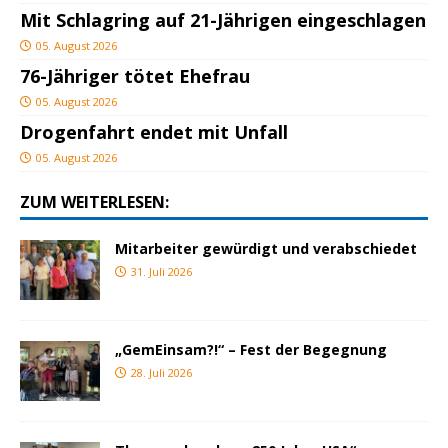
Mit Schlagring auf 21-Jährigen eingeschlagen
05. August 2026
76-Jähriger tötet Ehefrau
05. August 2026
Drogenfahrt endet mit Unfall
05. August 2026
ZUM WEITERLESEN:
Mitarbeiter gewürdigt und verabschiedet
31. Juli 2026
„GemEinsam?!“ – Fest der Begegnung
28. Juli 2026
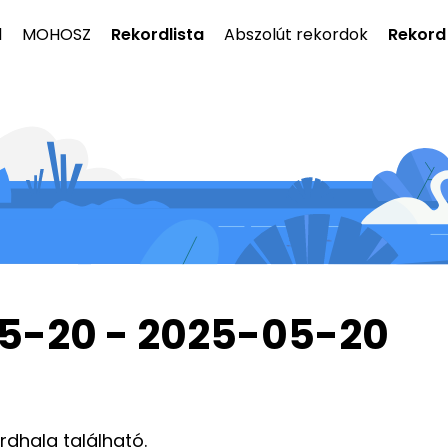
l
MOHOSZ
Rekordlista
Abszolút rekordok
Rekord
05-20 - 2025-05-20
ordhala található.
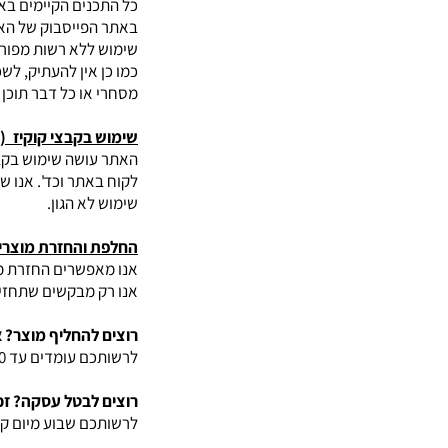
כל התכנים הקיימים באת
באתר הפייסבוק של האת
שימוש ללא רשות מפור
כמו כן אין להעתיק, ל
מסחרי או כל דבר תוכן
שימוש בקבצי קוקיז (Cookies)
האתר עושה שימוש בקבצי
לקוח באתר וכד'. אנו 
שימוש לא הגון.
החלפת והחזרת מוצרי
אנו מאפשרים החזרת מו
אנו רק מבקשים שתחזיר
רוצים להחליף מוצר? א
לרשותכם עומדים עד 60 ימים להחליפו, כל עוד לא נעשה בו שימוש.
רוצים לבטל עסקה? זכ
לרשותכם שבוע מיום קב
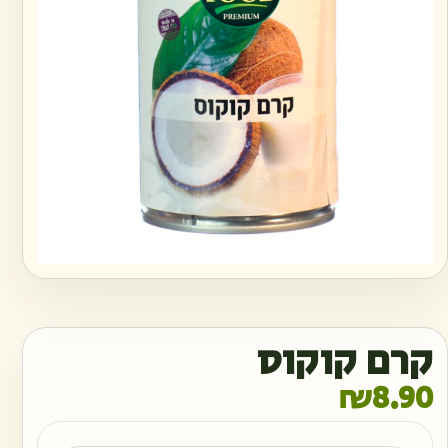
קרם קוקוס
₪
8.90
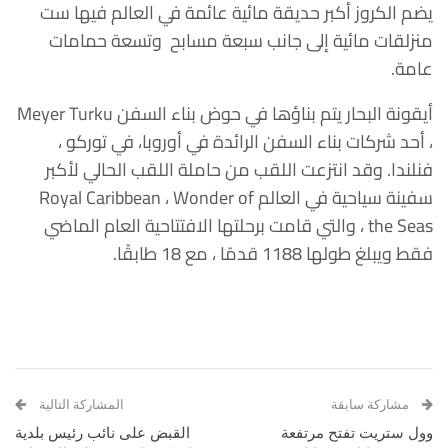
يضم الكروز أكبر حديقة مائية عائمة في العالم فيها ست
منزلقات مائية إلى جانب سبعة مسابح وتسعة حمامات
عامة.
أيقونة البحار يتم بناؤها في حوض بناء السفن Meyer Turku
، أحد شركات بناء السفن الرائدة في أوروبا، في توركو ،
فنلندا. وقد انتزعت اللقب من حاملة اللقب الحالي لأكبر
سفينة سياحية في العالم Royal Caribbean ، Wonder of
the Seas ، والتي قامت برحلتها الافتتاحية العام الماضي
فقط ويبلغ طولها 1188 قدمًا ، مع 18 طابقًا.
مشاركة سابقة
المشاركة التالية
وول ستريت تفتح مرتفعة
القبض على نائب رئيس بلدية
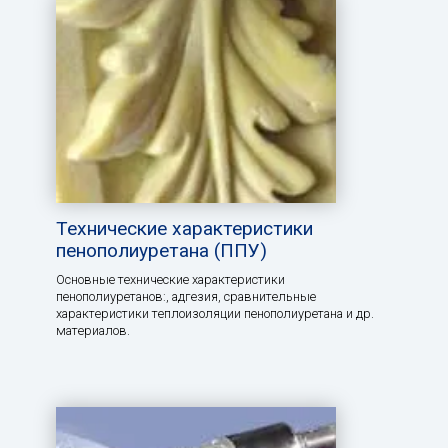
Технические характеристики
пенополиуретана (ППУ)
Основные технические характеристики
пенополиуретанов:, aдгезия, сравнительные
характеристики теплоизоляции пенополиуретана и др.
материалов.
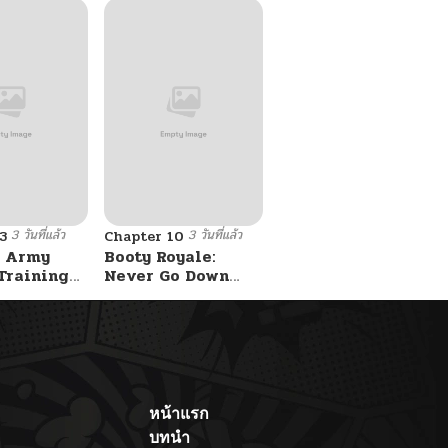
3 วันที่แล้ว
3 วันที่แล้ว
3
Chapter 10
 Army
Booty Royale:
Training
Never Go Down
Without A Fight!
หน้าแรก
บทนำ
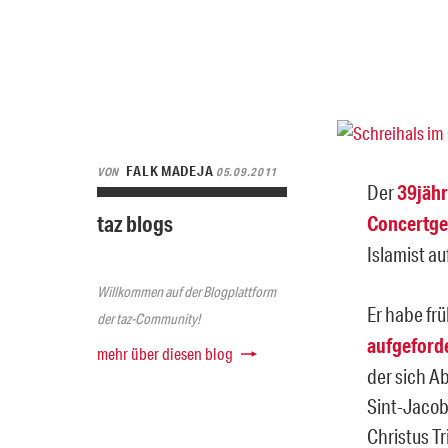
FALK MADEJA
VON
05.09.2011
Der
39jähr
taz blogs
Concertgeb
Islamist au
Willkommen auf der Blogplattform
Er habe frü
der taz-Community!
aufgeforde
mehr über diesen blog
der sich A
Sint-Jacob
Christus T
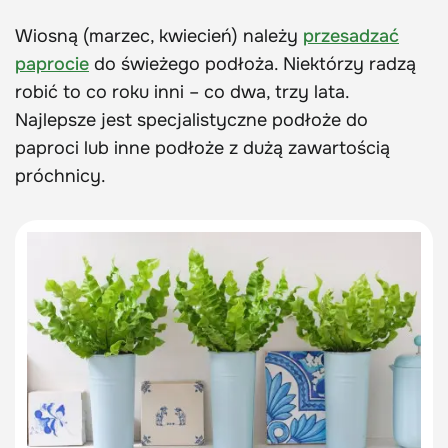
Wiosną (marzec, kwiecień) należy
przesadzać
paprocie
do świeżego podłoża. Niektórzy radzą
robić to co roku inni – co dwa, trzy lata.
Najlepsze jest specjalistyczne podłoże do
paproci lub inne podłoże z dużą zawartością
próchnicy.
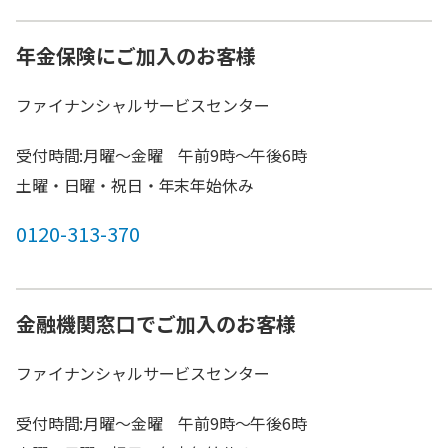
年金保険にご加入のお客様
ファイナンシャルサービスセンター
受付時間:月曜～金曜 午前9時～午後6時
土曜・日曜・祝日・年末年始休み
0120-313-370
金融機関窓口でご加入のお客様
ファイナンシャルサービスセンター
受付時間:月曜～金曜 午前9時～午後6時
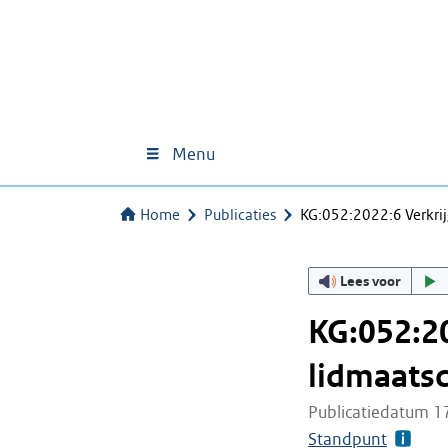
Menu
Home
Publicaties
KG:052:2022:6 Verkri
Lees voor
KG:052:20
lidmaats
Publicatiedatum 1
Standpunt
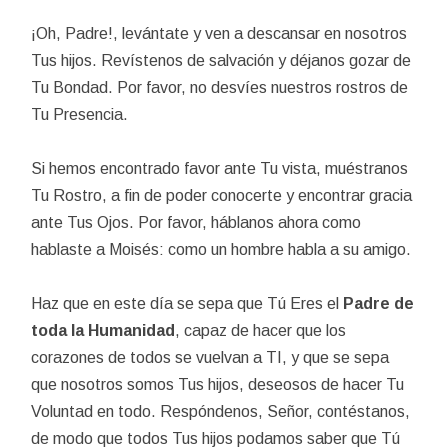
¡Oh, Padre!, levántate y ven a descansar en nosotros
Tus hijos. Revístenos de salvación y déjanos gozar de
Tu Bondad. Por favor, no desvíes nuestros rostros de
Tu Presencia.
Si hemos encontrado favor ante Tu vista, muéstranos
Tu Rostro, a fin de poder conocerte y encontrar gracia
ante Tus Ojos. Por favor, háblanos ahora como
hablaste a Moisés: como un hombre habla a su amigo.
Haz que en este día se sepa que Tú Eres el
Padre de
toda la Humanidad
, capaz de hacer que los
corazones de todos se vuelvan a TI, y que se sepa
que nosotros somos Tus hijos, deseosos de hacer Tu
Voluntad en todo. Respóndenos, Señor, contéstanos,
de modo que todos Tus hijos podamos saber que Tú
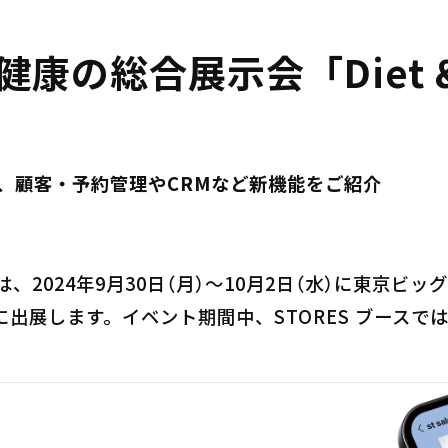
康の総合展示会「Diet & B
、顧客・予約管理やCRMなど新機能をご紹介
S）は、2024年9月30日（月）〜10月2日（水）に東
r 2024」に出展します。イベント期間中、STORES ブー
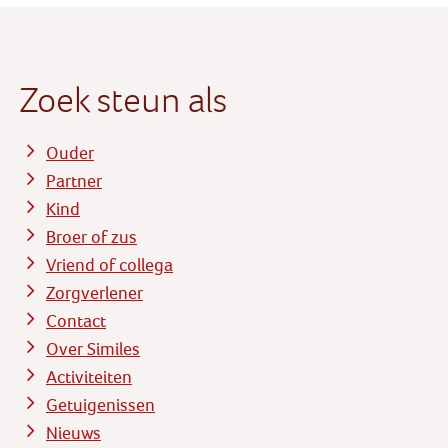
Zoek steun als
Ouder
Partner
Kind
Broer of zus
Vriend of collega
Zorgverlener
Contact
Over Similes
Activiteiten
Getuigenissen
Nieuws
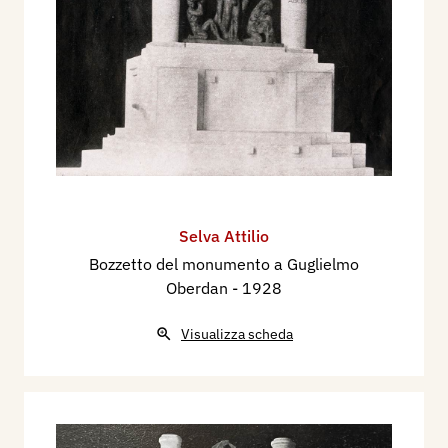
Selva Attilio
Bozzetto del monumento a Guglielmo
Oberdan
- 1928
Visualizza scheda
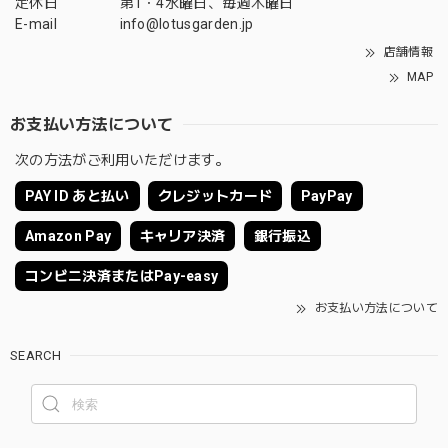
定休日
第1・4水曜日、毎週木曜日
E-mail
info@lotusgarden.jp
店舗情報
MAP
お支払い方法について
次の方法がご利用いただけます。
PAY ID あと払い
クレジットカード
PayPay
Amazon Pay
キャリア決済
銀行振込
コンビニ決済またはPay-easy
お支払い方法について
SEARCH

──────────

EXERCISE: An exact copy of all the entries above is required, with every picture left out.

SOLUTION TO THIS PROBLEM:
Mit Schlagring auf 21-Jährigen eingeschlagen
05. August 2026
76-Jähriger tötet Ehefrau
05. August 2026
Drogenfahrt endet mit Unfall
05. August 2026
ZUM WEITERLESEN:
Mitarbeiter gewürdigt und verabschiedet
31. Juli 2026
„GemEinsam?!“ – Fest der Begegnung
28. Juli 2026
l
MOHOSZ
Rekordlista
Abszolút rekordok
Rekord
05-20 - 2025-05-20
ordhala található.
כל התכנים הקיימים באת
באתר הפייסבוק של האת
שימוש ללא רשות מפור
כמו כן אין להעתיק, ל
מסחרי או כל דבר תוכן
שימוש בקבצי קוקיז (Cookies)
האתר עושה שימוש בקבצי
לקוח באתר וכד'. אנו 
שימוש לא הגון.
החלפת והחזרת מוצרי
אנו מאפשרים החזרת מו
אנו רק מבקשים שתחזיר
רוצים להחליף מוצר? א
לרשותכם עומדים עד 60 ימים להחליפו, כל עוד לא נעשה בו שימוש.
רוצים לבטל עסקה? זכ
לרשותכם שבוע מיום קב
קרם קוקוס
₪
8.90
يضم الكروز أكبر حديقة مائية عائمة في العالم فيها ست
منزلقات مائية إلى جانب سبعة مسابح وتسعة حمامات
عامة.
أيقونة البحار يتم بناؤها في حوض بناء السفن Meyer Turku
، أحد شركات بناء السفن الرائدة في أوروبا، في توركو ،
فنلندا. وقد انتزعت اللقب من حاملة اللقب الحالي لأكبر
سفينة سياحية في العالم Royal Caribbean ، Wonder of
the Seas ، والتي قامت برحلتها الافتتاحية العام الماضي
فقط ويبلغ طولها 1188 قدمًا ، مع 18 طابقًا.
مشاركة سابقة
المشاركة التالية
وول ستريت تفتح مرتفعة
القبض على نائب رئيس بلدية
Технические характеристики
пенополиуретана (ППУ)
Основные технические характеристики
пенополиуретанов:, aдгезия, сравнительные
характеристики теплоизоляции пенополиуретана и др.
материалов.
3 วันที่แล้ว
3 วันที่แล้ว
3
Chapter 10
 Army
Booty Royale:
Training
Never Go Down
Without A Fight!
หน้าแรก
บทนำ
FALK MADEJA
VON
05.09.2011
Der
39jähr
taz blogs
Concertgeb
Islamist au
Willkommen auf der Blogplattform
Er habe frü
der taz-Community!
aufgeforde
mehr über diesen blog
der sich A
Sint-Jacob
Christus T
Wiosną (marzec, kwiecień) należy
przesadzać
paprocie
do świeżego podłoża. Niektórzy radzą
robić to co roku inni – co dwa, trzy lata.
Najlepsze jest specjalistyczne podłoże do
paproci lub inne podłoże z dużą zawartością
próchnicy.
年金保険にご加入のお客様
ファイナンシャルサービスセンター
受付時間:月曜～金曜 午前9時～午後6時
土曜・日曜・祝日・年末年始休み
0120-313-370
金融機関窓口でご加入のお客様
ファイナンシャルサービスセンター
受付時間:月曜～金曜 午前9時～午後6時
Menu
Home
Publicaties
KG:052:2022:6 Verkri
Lees voor
KG:052:20
lidmaats
Publicatiedatum 1
Standpunt
¡Oh, Padre!, levántate y ven a descansar en nosotros
Tus hijos. Revístenos de salvación y déjanos gozar de
Tu Bondad. Por favor, no desvíes nuestros rostros de
Tu Presencia.
Si hemos encontrado favor ante Tu vista, muéstranos
Tu Rostro, a fin de poder conocerte y encontrar gracia
ante Tus Ojos. Por favor, háblanos ahora como
hablaste a Moisés: como un hombre habla a su amigo.
Haz que en este día se sepa que Tú Eres el
Padre de
toda la Humanidad
, capaz de hacer que los
corazones de todos se vuelvan a TI, y que se sepa
que nosotros somos Tus hijos, deseosos de hacer Tu
Voluntad en todo. Respóndenos, Señor, contéstanos,
de modo que todos Tus hijos podamos saber que Tú
康の総合展示会「Diet & B
、顧客・予約管理やCRMなど新機能をご紹介
S）は、2024年9月30日（月）〜10月2日（水）に東
r 2024」に出展します。イベント期間中、STORES ブー
Zoek steun als
Ouder
Partner
Kind
Broer of zus
Vriend of collega
Zorgverlener
Contact
Over Similes
Activiteiten
Getuigenissen
Nieuws
Selva Attilio
Bozzetto del monumento a Guglielmo
Oberdan
- 1928
Visualizza scheda
定休日
第1・4水曜日、毎週木曜日
E-mail
info@lotusgarden.jp
店舗情報
MAP
お支払い方法について
次の方法がご利用いただけます。
PAY ID あと払い
クレジットカード
PayPay
Amazon Pay
キャリア決済
銀行振込
コンビニ決済またはPay-easy
お支払い方法について
SEARCH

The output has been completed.